Manufacturers In Mexico Enjoy Seamless Rail Transport
Manufacturers In Mexico are gaining great advantage these days using a seamless transport network through Kansas City Southern Rails and their wholly owned Mexican subsidiary, Kansas City Southern de Mexico. Along with infrastructure and connection advantages, record trade between the U.S. and Mexico protects Kansas City Southern from otherwise slowed economic growth. In fact, manufacturers in Mexico such as Nissan Motors and DuPont Company are investing heavily in expansion efforts, sending 80% of their products north to America. The first three quarters of 2011 saw an 18% increase in overall trade growth, to a whopping $341 billion according to the U.S. Bureau of Transportation.

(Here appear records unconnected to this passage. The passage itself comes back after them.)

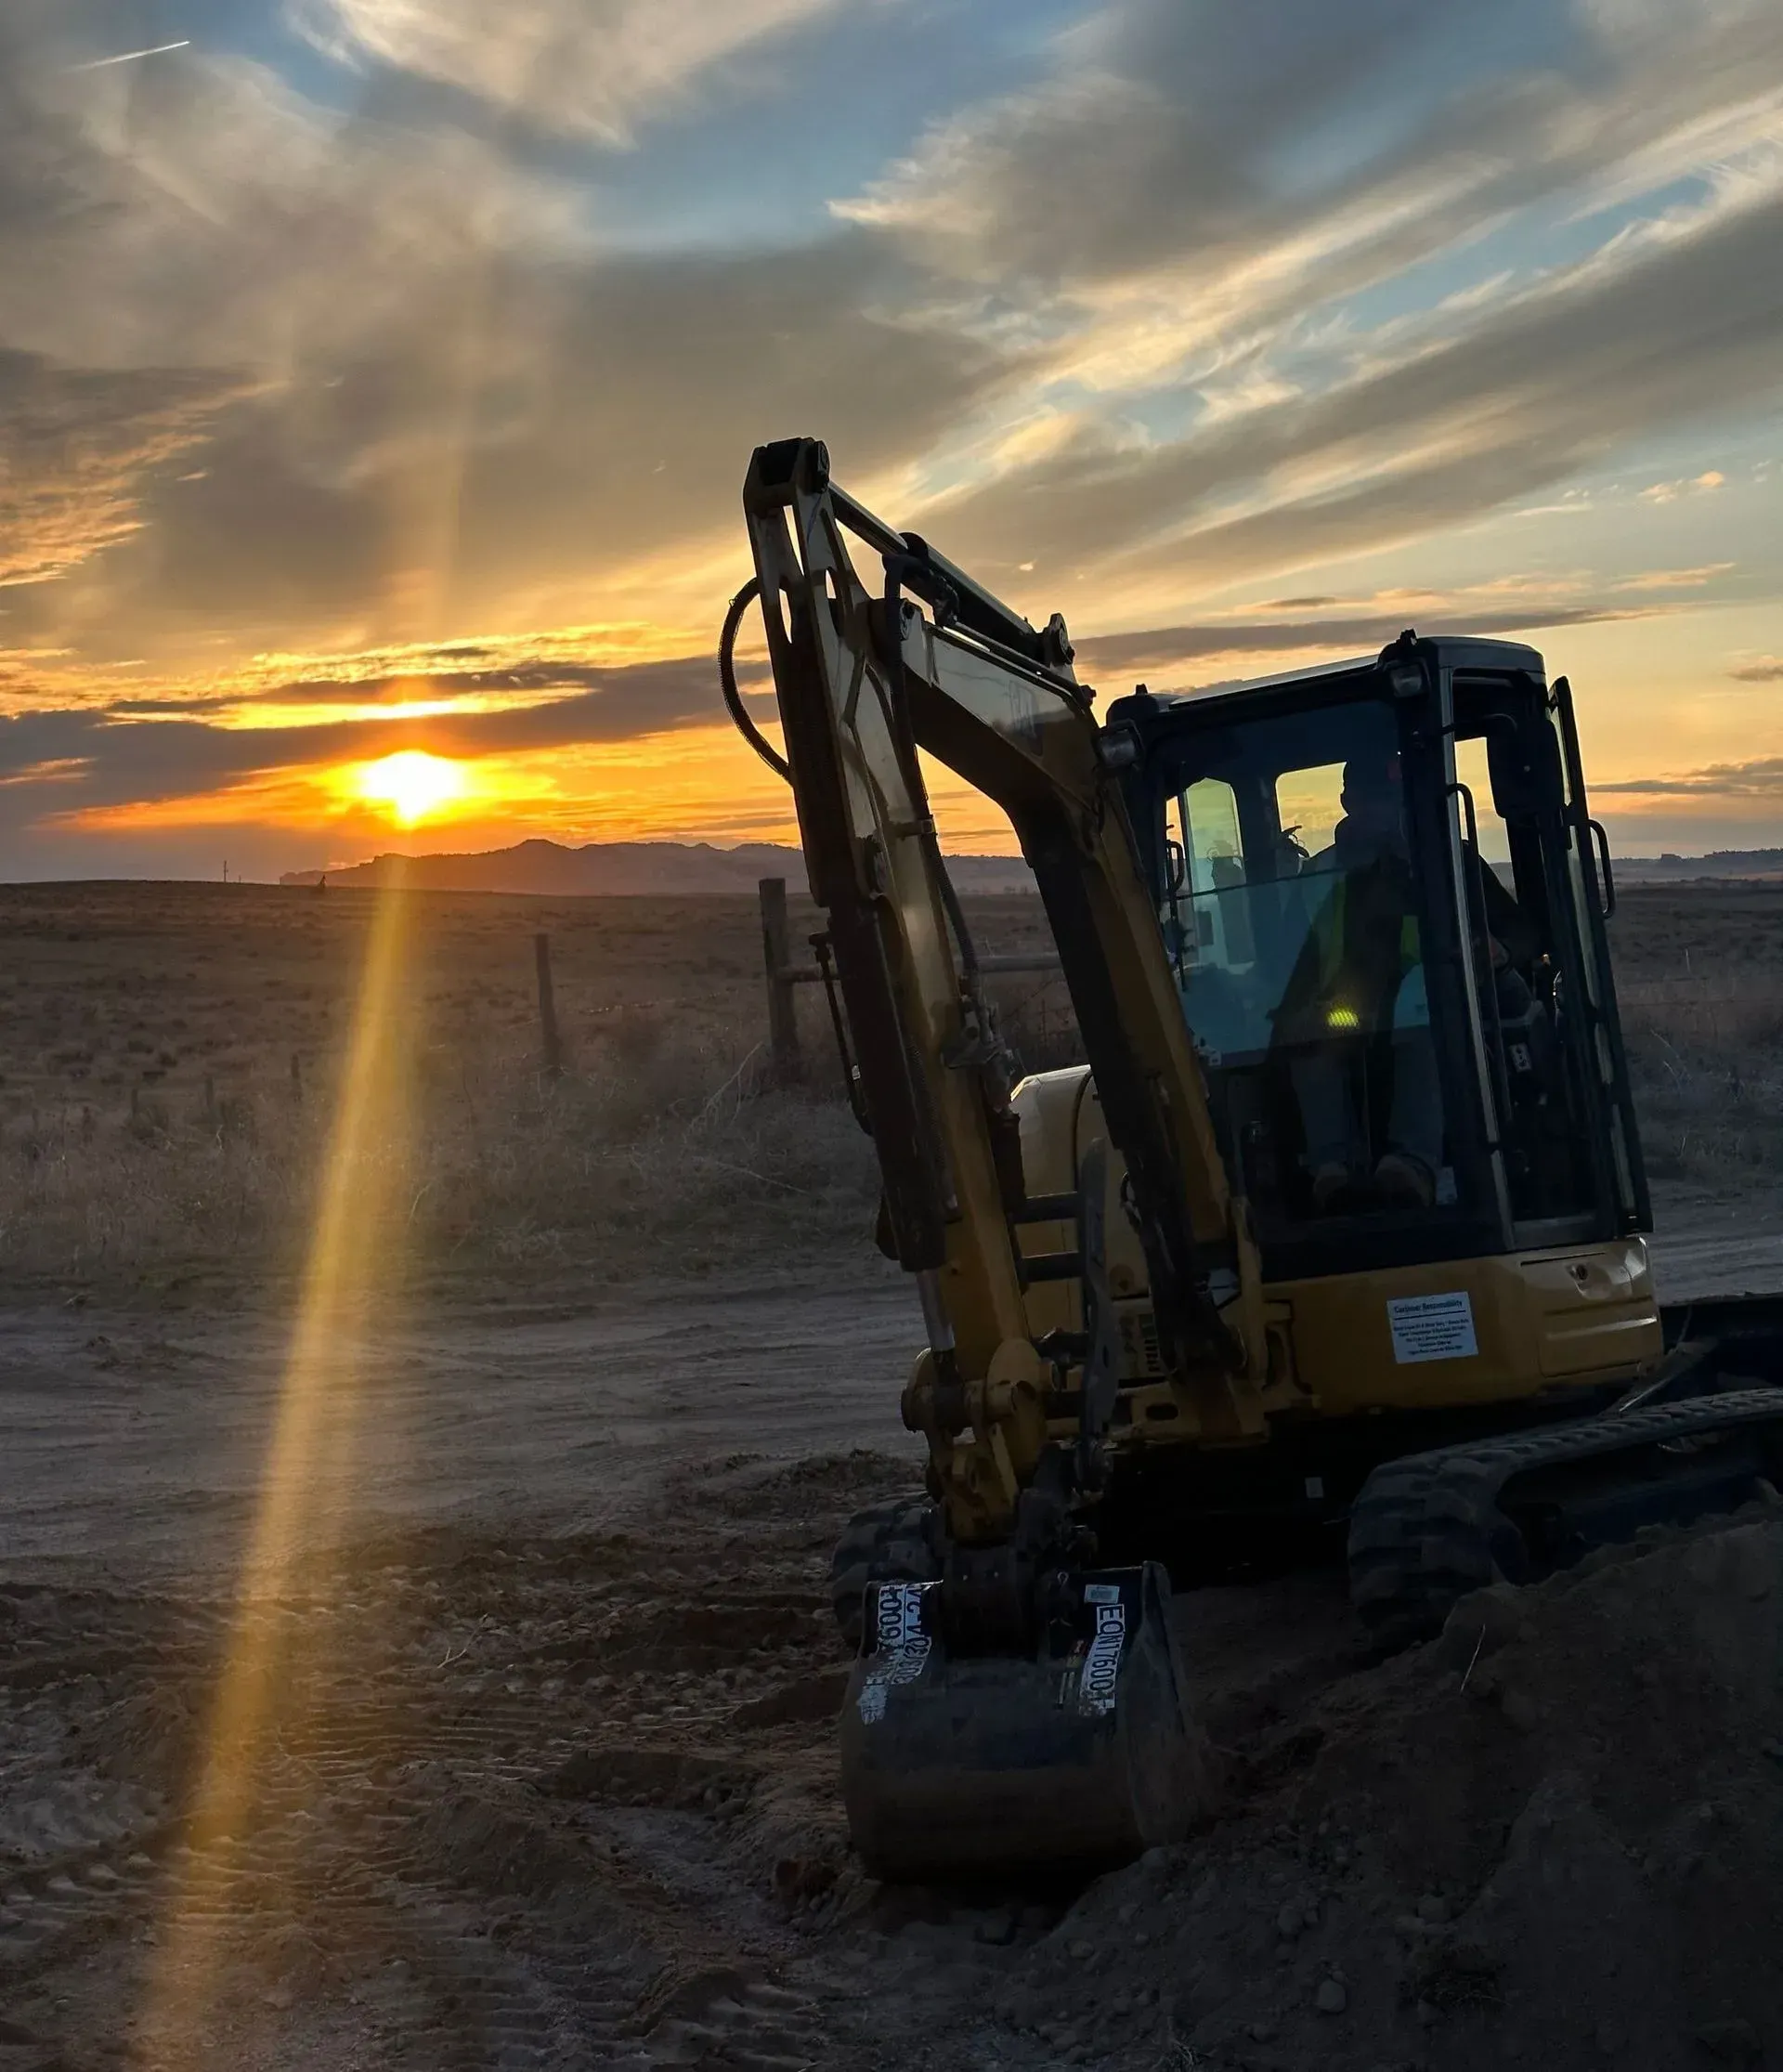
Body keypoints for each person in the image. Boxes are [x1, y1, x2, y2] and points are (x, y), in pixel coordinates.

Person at [1274, 750, 1443, 1212]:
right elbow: (1290, 960)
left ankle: (1412, 1166)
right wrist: (1294, 1013)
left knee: (1429, 1024)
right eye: (1370, 798)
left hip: (1424, 1010)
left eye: (1389, 798)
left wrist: (1498, 950)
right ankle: (1332, 1173)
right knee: (1308, 1044)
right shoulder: (1319, 876)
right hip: (1341, 1011)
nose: (1380, 809)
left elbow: (1509, 937)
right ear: (1349, 801)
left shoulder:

Kansas City Southern has clear advantage with a rail ‘presence’ on both sides of the border, even owning a rail bridge at Laredo, Texas. Combine this benefit along with Asian manufacturing migration into Mexico converging with targeted efforts to move products from roads to rail and Kansas City Southern is poised to continue their two to three times growth advantage over other carriers. In fact, Union Pacific, the largest U.S. rail carrier (by revenue) sends about half of their Mexican shipments through the services of Kansas City Southern. Further, the trend spotlights “Mexico eclipsing China as a very attractive source of imports into the U.S. (since) labor costs…. (with) Mexico and China (essentially)…converging,” says Kansas City Southern’s Treasurer, Michael Cline. Manufacturers in Mexico are clearly benefitting from modulated labor costs and certainly from substantially lower transportation costs compared to Asia, all of which facilitates Foreign Direct Investment (FDI) pooring into the Mexican industrial base.